You see, back in 1918-1919, they didn't have a microscope that could see the flu virus so they didn't know what the virus looked like or how it worked. None of the original virus survived and our scientists today would love to get a look at it and do tests with it. According to this book, 5 Norwegian miners died of the Spanish Flue and were buried in the permafrost in the graveyard behind the little Lutheran church on Svalbard Archipelago. Using dynamite, they would bury their dead 3 feet down to protect them from the polar bears. Annie Adair and Dr. Kicklightener think it's possible that the bodies have been frozen since they died and would therefore have some viable Spanish Flu viruses.

The US government makes sure their expedition is funded (without telling them the real reason) and sends Annie and Benton to Svalbard Archipelago. Reporter Frank Daly is invited to go along but he misses the boat, literally. When they come back, Annie and Benton aren't talking and Frank sniffs a story.

A true investigating reporter, he is persistent and resourceful. He begins working on his own to discover what happened on that archipelago and why is he getting the run around.
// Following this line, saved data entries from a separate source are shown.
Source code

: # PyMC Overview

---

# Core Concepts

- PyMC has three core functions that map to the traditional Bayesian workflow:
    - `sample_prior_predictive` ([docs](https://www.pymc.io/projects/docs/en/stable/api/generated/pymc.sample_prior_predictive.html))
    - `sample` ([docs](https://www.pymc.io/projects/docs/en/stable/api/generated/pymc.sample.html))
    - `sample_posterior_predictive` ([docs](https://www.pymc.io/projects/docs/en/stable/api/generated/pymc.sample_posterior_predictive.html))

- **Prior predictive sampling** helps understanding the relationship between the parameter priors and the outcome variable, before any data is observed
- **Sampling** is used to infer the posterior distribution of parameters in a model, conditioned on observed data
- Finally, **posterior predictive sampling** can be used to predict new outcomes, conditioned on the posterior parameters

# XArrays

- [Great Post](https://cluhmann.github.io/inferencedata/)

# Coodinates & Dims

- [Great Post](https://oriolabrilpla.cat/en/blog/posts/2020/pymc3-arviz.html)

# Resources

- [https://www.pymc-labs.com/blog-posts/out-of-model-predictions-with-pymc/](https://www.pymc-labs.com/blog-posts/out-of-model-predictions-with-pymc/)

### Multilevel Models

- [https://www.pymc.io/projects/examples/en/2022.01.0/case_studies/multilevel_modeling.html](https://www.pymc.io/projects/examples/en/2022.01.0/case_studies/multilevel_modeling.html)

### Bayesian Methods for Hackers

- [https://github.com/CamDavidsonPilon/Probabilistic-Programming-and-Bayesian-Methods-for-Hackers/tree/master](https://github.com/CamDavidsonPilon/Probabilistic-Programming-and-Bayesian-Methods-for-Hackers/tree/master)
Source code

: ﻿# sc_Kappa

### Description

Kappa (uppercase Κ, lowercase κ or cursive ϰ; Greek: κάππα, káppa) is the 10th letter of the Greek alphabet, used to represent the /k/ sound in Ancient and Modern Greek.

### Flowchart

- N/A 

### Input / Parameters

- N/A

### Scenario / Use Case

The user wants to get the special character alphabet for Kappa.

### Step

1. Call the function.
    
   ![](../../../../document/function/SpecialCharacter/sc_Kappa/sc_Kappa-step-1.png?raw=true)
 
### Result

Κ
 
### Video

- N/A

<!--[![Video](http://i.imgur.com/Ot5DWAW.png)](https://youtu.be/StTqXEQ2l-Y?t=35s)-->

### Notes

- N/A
When the threats start coming, he knows he's on the right trail but it gets more and more dangerous for Frank and Annie and, without realizing it, they are set to stop an apocalypse!

This book was great!

"Epstein picked up the theme. 'I was just going over the numbers last week,' he said. 'Look at New York: they've got fifty-six 911 receiving hospitals-eight thousand beds. That's it! or almost it: they've also got a couple of decon vans - two - each of which can handle - what? Maybe three people an hour.' He paused. 'A biological attack on NewYork, or any city, would be... unrecoverable.' pg 37

"'Okay. Let me put it this way,' Karalekis said. 'In the fall of 1918 the Spanish flu killed more than half a million Americans. That's more than died in the two World Wars, Korea, and Vietnam put together. And it happened in four months.'
'What about the plague?' Fitch asked. 'That had to be worse.'
Karalekis rocked from side to side, weighing the proposition. 'Maybe. But the plague took twenty years to do what it did. The Spanish flu killed twenty or thirty million people in twelve months.'" pg 37
(That figure may be on the low side as I've heard it could be as high as 50-100 million people. It got hard to count on a world wide basis since it was during WWI and a lot of 3rd world countries who basically stacked and burned bodies without a good count.)